After Vladimir Putin succeeded Boris Yeltsin as president of Russia in 2000, one of the first things he did was rewrite the country’s post-Soviet Union national anthem – a wordless dirge that had been chosen in 1990, and which left the country’s athletes standing mute on the podium when they won an Olympic gold medal.
His choice for the new anthem? The old Soviet one, with new lyrics from the poet commissioned by Joseph Stalin to write the original verses.
Even Mr. Yeltsin was taken aback; he saw it as a rejection of the post-communist, democratic path the Russian Federation was on after the fall of the Berlin Wall.
A better interpretation would have been that Mr. Putin was foreshadowing where he intended to take Russia – a destination that today could be described, in the words of some other famous songwriters, as Back in the U.S.S.R.
Just like the good old Soviet days, Russia is annexing neighbouring territories, putting industry to work for the state, rigging the justice system, silencing the media and murdering domestic critics, all while its citizens are fleeing the country for a better life.
On Friday, Mr. Putin will announce to great ceremony that he is annexing a large slice of eastern Ukraine, based on the results of “referendums” in four Ukrainian regions that border Russia: Luhansk, Donetsk, Kherson and Zaporizhzhia.
##########
# TO DO:
1 - Please retype the part of the article on Putin's Russia starting at "After Vladimir Putin" and ending at "in the U.S.S.R.".
2 - Answer these from the article on Putin's Russia:
(a) In what year was the wordless post-Soviet anthem chosen?
(b) Who commissioned the poet who wrote the original Soviet anthem's verses?
(c) Which four Ukrainian regions held the "referendums"?
3 - Carry on the article on Putin's Russia after its final sentence.
You won't need the records for anything here.

# DATASET EXCERPTS:
##########
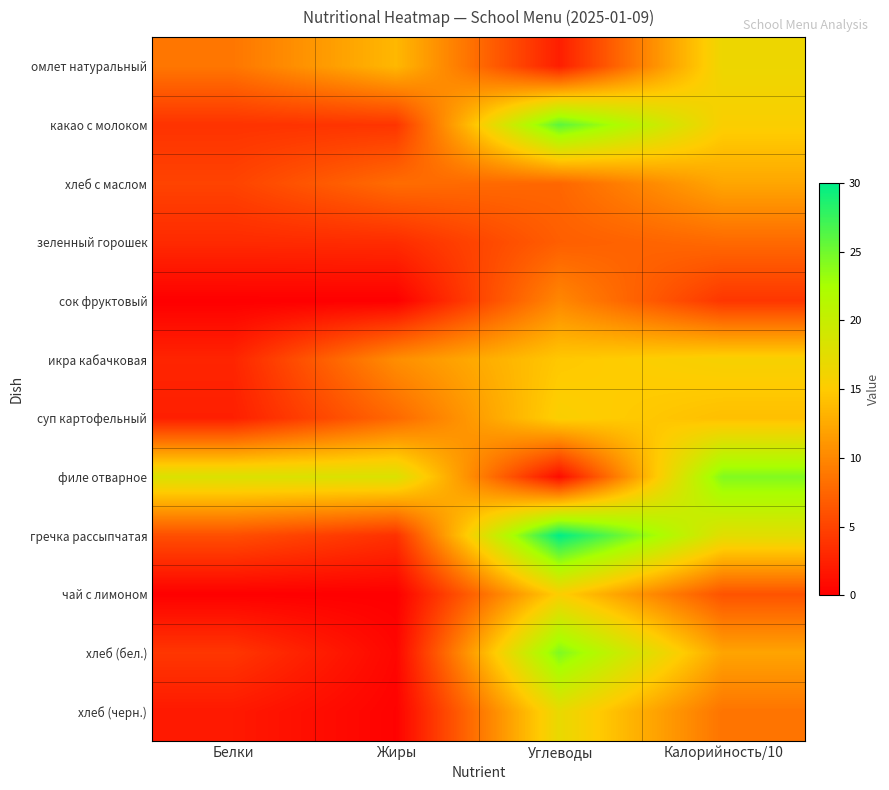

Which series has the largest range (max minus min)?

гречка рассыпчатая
##########
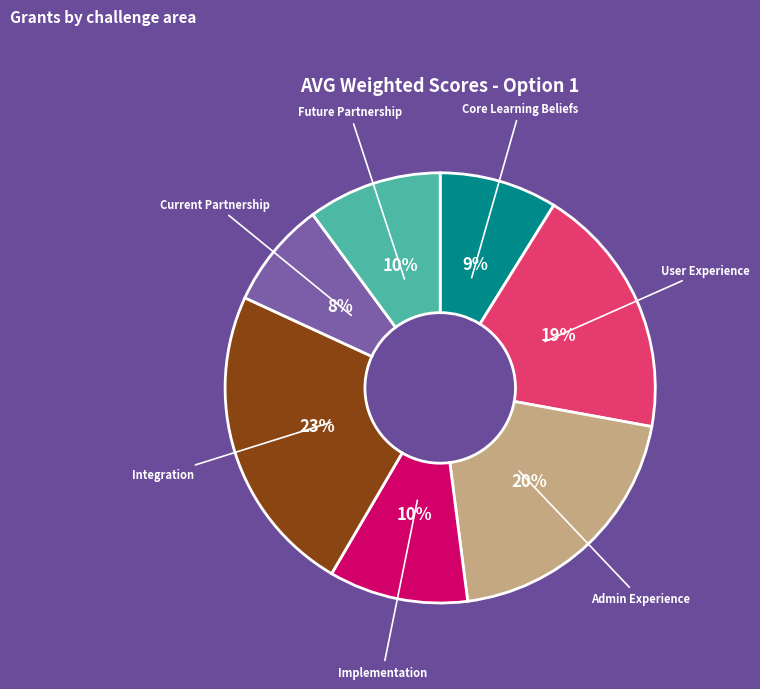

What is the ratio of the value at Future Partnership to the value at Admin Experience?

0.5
##########
# ANSWERS FOR THE TASKS:
1 -
After Vladimir Putin succeeded Boris Yeltsin as president of Russia in 2000, one of the first things he did was rewrite the country’s post-Soviet Union national anthem – a wordless dirge that had been chosen in 1990, and which left the country’s athletes standing mute on the podium when they won an Olympic gold medal.
His choice for the new anthem? The old Soviet one, with new lyrics from the poet commissioned by Joseph Stalin to write the original verses.
Even Mr. Yeltsin was taken aback; he saw it as a rejection of the post-communist, democratic path the Russian Federation was on after the fall of the Berlin Wall.
A better interpretation would have been that Mr. Putin was foreshadowing where he intended to take Russia – a destination that today could be described, in the words of some other famous songwriters, as Back in the U.S.S.R.

2 -
(a) 1990
(b) Joseph Stalin
(c) Luhansk, Donetsk, Kherson and Zaporizhzhia

3 -
To call the referendums a sham is an insult to shams. The Kremlin-controlled authorities in the “Donetsk People’s Republic” are reporting that 99.23 percent of voters opted for Russian annexation – which is the kind of result you get when you determine the count before the votes are counted, and when voters are politely requested to fill out a ballot by soldiers holding guns. People would have agreed to hitchhike to Mars if that had been the Kremlin’s desired outcome.
Mr. Putin used the same trick when he annexed Crimea in 2014. It also harkens back to the Soviet Union’s takeover of the Baltic states and other satellite countries before and after the Second World War, in which Stalin used a combination of military force, rigged votes and puppet governments to expand his empire.
Mr. Putin no doubt remembers that the Soviets were able to hang on to these territories for decades, even though the West never recognized, for instance, Stalin’s claim on Estonia, Latvia, and Lithuania – just as it doesn’t recognize Russia’s claim on Crimea but has not stopped Russian from controlling it these past eight years.
He has also picked up the old Soviet trick of making enemies disappear. And, as was the case of anti-Soviet Czechoslovak Foreign Minister Jan Masaryk in 1948, many of them are inexplicably flinging themselves out of windows.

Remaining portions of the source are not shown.